= WHAT YOU SHOULD DO =
Rename "Veranstaltungsort" to "Spielstätte" throughout the entries below and reproduce every line with no other changes.

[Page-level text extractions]
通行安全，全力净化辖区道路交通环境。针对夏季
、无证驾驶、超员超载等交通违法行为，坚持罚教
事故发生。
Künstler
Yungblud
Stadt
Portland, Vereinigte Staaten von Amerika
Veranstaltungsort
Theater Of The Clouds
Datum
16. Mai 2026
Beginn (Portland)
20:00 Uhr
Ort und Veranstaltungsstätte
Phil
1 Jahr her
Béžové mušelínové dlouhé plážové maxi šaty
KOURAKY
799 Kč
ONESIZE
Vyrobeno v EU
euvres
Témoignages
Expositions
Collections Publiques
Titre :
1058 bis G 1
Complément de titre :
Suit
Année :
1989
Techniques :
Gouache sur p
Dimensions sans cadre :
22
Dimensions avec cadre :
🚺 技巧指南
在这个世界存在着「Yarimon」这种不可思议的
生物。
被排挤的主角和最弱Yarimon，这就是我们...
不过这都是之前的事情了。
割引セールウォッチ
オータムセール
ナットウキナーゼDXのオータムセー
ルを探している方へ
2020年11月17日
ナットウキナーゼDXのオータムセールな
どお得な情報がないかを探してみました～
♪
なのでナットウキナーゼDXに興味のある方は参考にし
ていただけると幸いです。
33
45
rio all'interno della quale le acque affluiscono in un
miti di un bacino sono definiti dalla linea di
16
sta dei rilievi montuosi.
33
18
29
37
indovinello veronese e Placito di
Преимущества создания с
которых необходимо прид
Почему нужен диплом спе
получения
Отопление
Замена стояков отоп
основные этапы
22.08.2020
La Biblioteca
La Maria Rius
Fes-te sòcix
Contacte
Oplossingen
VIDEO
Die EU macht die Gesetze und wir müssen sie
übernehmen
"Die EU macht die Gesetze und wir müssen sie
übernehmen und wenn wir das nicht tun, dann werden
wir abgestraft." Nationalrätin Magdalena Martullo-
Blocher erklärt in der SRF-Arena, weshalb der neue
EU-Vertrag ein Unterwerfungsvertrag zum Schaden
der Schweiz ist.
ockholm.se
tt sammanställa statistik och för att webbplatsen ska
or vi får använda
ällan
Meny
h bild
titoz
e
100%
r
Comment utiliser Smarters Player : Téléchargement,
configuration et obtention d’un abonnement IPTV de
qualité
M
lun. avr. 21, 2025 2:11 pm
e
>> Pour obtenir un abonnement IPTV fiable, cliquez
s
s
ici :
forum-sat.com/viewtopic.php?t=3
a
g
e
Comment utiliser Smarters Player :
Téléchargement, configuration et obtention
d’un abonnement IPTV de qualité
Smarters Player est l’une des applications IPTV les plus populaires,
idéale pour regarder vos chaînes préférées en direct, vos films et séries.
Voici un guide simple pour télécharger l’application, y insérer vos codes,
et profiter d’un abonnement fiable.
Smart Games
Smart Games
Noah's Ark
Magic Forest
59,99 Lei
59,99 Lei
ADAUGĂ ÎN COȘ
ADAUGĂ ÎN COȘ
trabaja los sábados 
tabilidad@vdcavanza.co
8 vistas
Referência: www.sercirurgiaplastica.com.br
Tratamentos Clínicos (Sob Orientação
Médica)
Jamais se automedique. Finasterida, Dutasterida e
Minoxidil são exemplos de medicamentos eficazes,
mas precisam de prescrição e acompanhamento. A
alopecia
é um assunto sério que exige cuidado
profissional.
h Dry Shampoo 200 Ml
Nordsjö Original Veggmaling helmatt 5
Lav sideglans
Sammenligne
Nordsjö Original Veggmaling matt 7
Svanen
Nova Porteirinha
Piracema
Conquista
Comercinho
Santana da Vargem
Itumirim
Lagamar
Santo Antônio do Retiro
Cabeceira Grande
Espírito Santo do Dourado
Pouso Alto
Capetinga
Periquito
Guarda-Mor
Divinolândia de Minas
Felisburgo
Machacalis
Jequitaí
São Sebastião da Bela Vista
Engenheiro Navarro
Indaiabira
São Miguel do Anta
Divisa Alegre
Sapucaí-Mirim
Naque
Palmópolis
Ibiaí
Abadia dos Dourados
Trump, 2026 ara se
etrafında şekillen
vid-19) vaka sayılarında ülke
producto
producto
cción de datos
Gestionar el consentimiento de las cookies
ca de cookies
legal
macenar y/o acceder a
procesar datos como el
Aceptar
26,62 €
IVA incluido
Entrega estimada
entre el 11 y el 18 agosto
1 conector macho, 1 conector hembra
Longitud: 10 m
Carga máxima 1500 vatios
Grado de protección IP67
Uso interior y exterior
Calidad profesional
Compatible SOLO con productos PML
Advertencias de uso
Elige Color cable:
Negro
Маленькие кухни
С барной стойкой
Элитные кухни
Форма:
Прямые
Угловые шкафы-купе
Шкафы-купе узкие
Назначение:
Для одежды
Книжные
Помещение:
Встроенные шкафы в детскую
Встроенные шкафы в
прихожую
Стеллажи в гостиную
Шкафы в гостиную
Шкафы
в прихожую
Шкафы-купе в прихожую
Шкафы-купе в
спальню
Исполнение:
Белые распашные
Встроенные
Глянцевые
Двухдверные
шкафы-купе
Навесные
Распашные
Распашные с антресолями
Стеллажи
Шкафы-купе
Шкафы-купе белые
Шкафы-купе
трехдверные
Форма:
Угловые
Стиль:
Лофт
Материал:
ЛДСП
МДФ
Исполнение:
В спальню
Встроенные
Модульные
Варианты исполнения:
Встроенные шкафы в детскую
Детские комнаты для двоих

= ANSWER TO THE EXERCISE =
通行安全，全力净化辖区道路交通环境。针对夏季
、无证驾驶、超员超载等交通违法行为，坚持罚教
事故发生。
Künstler
Yungblud
Stadt
Portland, Vereinigte Staaten von Amerika
Spielstätte
Theater Of The Clouds
Datum
16. Mai 2026
Beginn (Portland)
20:00 Uhr
Ort und Veranstaltungsstätte
Phil
1 Jahr her
Béžové mušelínové dlouhé plážové maxi šaty
KOURAKY
799 Kč
ONESIZE
Vyrobeno v EU
euvres
Témoignages
Expositions
Collections Publiques
Titre :
1058 bis G 1
Complément de titre :
Suit
Année :
1989
Techniques :
Gouache sur p
Dimensions sans cadre :
22
Dimensions avec cadre :
🚺 技巧指南
在这个世界存在着「Yarimon」这种不可思议的
生物。
被排挤的主角和最弱Yarimon，这就是我们...
不过这都是之前的事情了。
割引セールウォッチ
オータムセール
ナットウキナーゼDXのオータムセー
ルを探している方へ
2020年11月17日
ナットウキナーゼDXのオータムセールな
どお得な情報がないかを探してみました～
♪
なのでナットウキナーゼDXに興味のある方は参考にし
ていただけると幸いです。
33
45
rio all'interno della quale le acque affluiscono in un
miti di un bacino sono definiti dalla linea di
16
sta dei rilievi montuosi.
33
18
29
37
indovinello veronese e Placito di
Преимущества создания с
которых необходимо прид
Почему нужен диплом спе
получения
Отопление
Замена стояков отоп
основные этапы
22.08.2020
La Biblioteca
La Maria Rius
Fes-te sòcix
Contacte
Oplossingen
VIDEO
Die EU macht die Gesetze und wir müssen sie
übernehmen
"Die EU macht die Gesetze und wir müssen sie
übernehmen und wenn wir das nicht tun, dann werden
wir abgestraft." Nationalrätin Magdalena Martullo-
Blocher erklärt in der SRF-Arena, weshalb der neue
EU-Vertrag ein Unterwerfungsvertrag zum Schaden
der Schweiz ist.
ockholm.se
tt sammanställa statistik och för att webbplatsen ska
or vi får använda
ällan
Meny
h bild
titoz
e
100%
r
Comment utiliser Smarters Player : Téléchargement,
configuration et obtention d’un abonnement IPTV de
qualité
M
lun. avr. 21, 2025 2:11 pm
e
>> Pour obtenir un abonnement IPTV fiable, cliquez
s
s
ici :
forum-sat.com/viewtopic.php?t=3
a
g
e
Comment utiliser Smarters Player :
Téléchargement, configuration et obtention
d’un abonnement IPTV de qualité
Smarters Player est l’une des applications IPTV les plus populaires,
idéale pour regarder vos chaînes préférées en direct, vos films et séries.
Voici un guide simple pour télécharger l’application, y insérer vos codes,
et profiter d’un abonnement fiable.
Smart Games
Smart Games
Noah's Ark
Magic Forest
59,99 Lei
59,99 Lei
ADAUGĂ ÎN COȘ
ADAUGĂ ÎN COȘ
trabaja los sábados 
tabilidad@vdcavanza.co
8 vistas
Referência: www.sercirurgiaplastica.com.br
Tratamentos Clínicos (Sob Orientação
Médica)
Jamais se automedique. Finasterida, Dutasterida e
Minoxidil são exemplos de medicamentos eficazes,
mas precisam de prescrição e acompanhamento. A
alopecia
é um assunto sério que exige cuidado
profissional.
h Dry Shampoo 200 Ml
Nordsjö Original Veggmaling helmatt 5
Lav sideglans
Sammenligne
Nordsjö Original Veggmaling matt 7
Svanen
Nova Porteirinha
Piracema
Conquista
Comercinho
Santana da Vargem
Itumirim
Lagamar
Santo Antônio do Retiro
Cabeceira Grande
Espírito Santo do Dourado
Pouso Alto
Capetinga
Periquito
Guarda-Mor
Divinolândia de Minas
Felisburgo
Machacalis
Jequitaí
São Sebastião da Bela Vista
Engenheiro Navarro
Indaiabira
São Miguel do Anta
Divisa Alegre
Sapucaí-Mirim
Naque
Palmópolis
Ibiaí
Abadia dos Dourados
Trump, 2026 ara se
etrafında şekillen
vid-19) vaka sayılarında ülke
producto
producto
cción de datos
Gestionar el consentimiento de las cookies
ca de cookies
legal
macenar y/o acceder a
procesar datos como el
Aceptar
26,62 €
IVA incluido
Entrega estimada
entre el 11 y el 18 agosto
1 conector macho, 1 conector hembra
Longitud: 10 m
Carga máxima 1500 vatios
Grado de protección IP67
Uso interior y exterior
Calidad profesional
Compatible SOLO con productos PML
Advertencias de uso
Elige Color cable:
Negro
Маленькие кухни
С барной стойкой
Элитные кухни
Форма:
Прямые
Угловые шкафы-купе
Шкафы-купе узкие
Назначение:
Для одежды
Книжные
Помещение:
Встроенные шкафы в детскую
Встроенные шкафы в
прихожую
Стеллажи в гостиную
Шкафы в гостиную
Шкафы
в прихожую
Шкафы-купе в прихожую
Шкафы-купе в
спальню
Исполнение:
Белые распашные
Встроенные
Глянцевые
Двухдверные
шкафы-купе
Навесные
Распашные
Распашные с антресолями
Стеллажи
Шкафы-купе
Шкафы-купе белые
Шкафы-купе
трехдверные
Форма:
Угловые
Стиль:
Лофт
Материал:
ЛДСП
МДФ
Исполнение:
В спальню
Встроенные
Модульные
Варианты исполнения:
Встроенные шкафы в детскую
Детские комнаты для двоих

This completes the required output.